Leave out the pictures and copy the remaining records exactly.

= = = = =

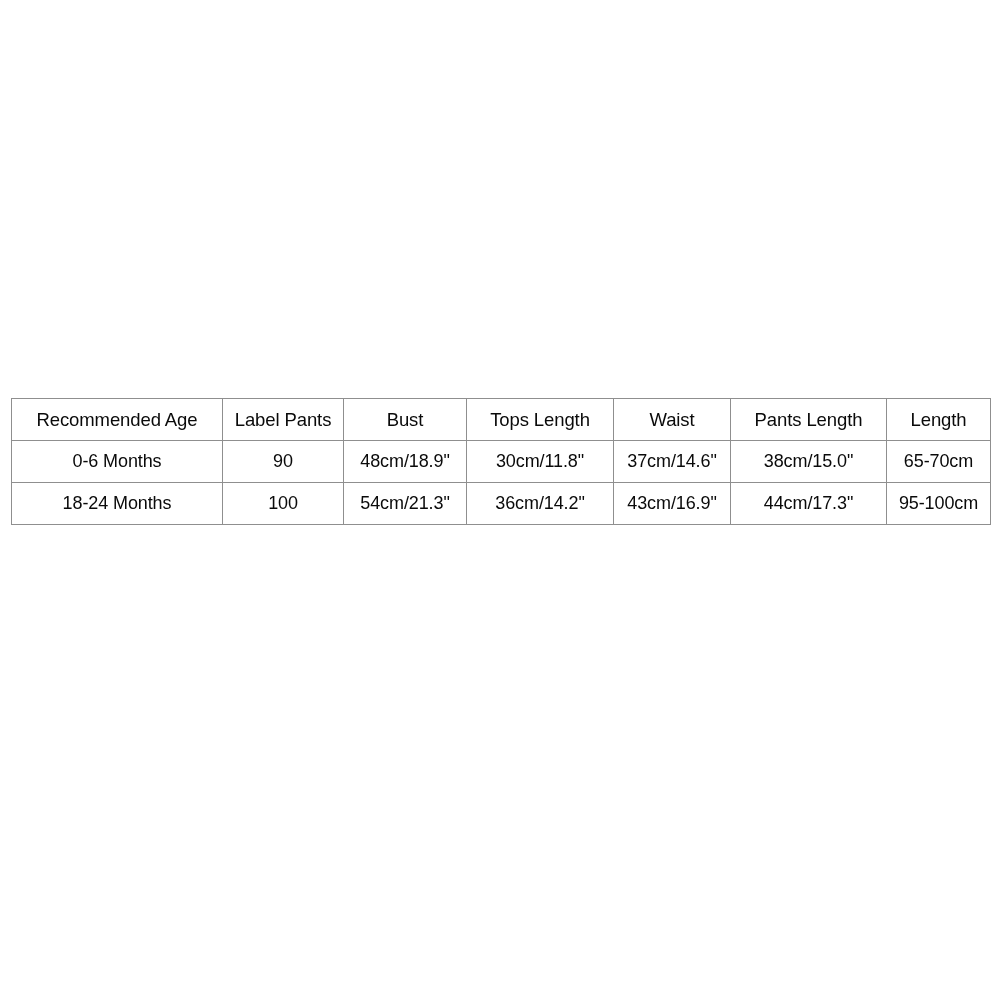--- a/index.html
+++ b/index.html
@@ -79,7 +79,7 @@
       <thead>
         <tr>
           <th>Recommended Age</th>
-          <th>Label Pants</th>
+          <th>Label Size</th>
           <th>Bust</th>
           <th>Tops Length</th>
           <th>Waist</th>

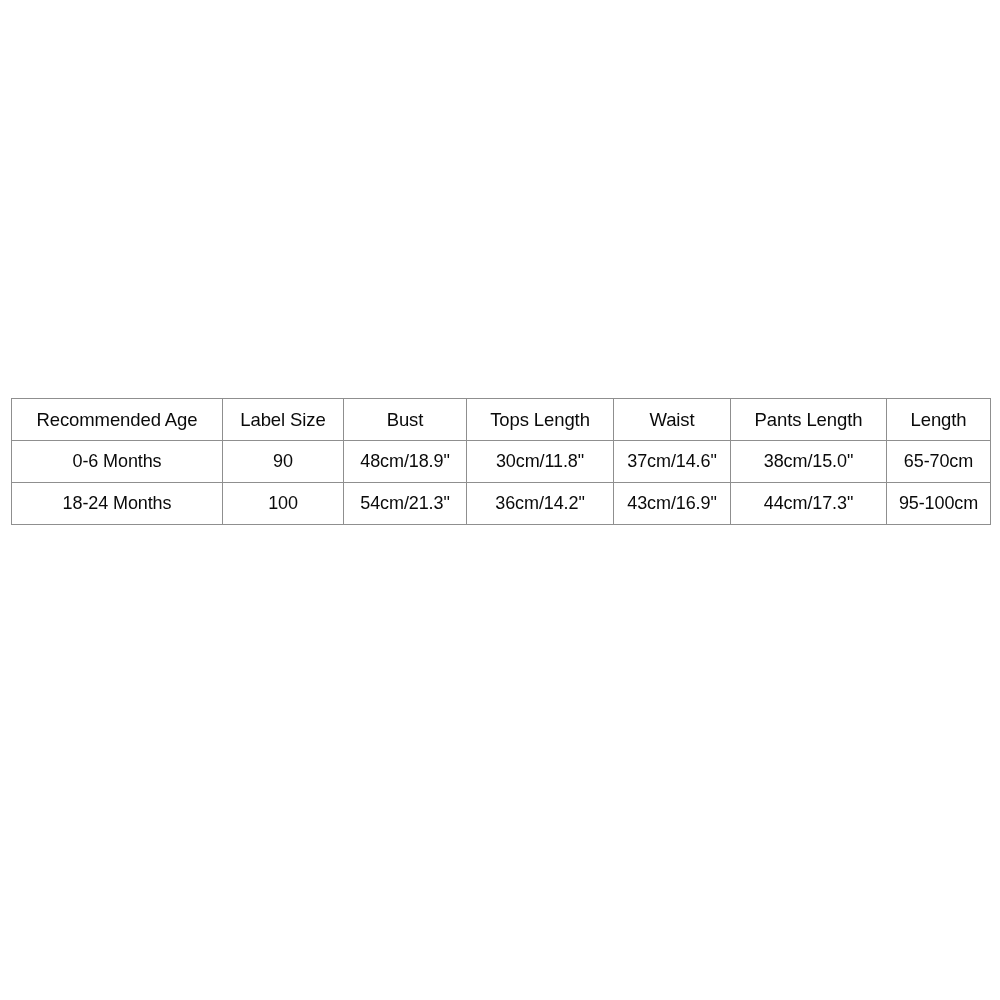--- a/index.html
+++ b/index.html
@@ -97,15 +97,6 @@
           <td>38cm/15.0"</td>
           <td>65-70cm</td>
         </tr>
-        <tr>
-          <td>18-24 Months</td>
-          <td>100</td>
-          <td>54cm/21.3"</td>
-          <td>36cm/14.2"</td>
-          <td>43cm/16.9"</td>
-          <td>44cm/17.3"</td>
-          <td>95-100cm</td>
-        </tr>
       </tbody>
     </table>
   </div>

= = = = =

— Result of the exercise —
--- a/index.html
+++ b/index.html
@@ -79,7 +79,7 @@
       <thead>
         <tr>
           <th>Recommended Age</th>
-          <th>Label Pants</th>
+          <th>Label Size</th>
           <th>Bust</th>
           <th>Tops Length</th>
           <th>Waist</th>

--- a/index.html
+++ b/index.html
@@ -97,15 +97,6 @@
           <td>38cm/15.0"</td>
           <td>65-70cm</td>
         </tr>
-        <tr>
-          <td>18-24 Months</td>
-          <td>100</td>
-          <td>54cm/21.3"</td>
-          <td>36cm/14.2"</td>
-          <td>43cm/16.9"</td>
-          <td>44cm/17.3"</td>
-          <td>95-100cm</td>
-        </tr>
       </tbody>
     </table>
   </div>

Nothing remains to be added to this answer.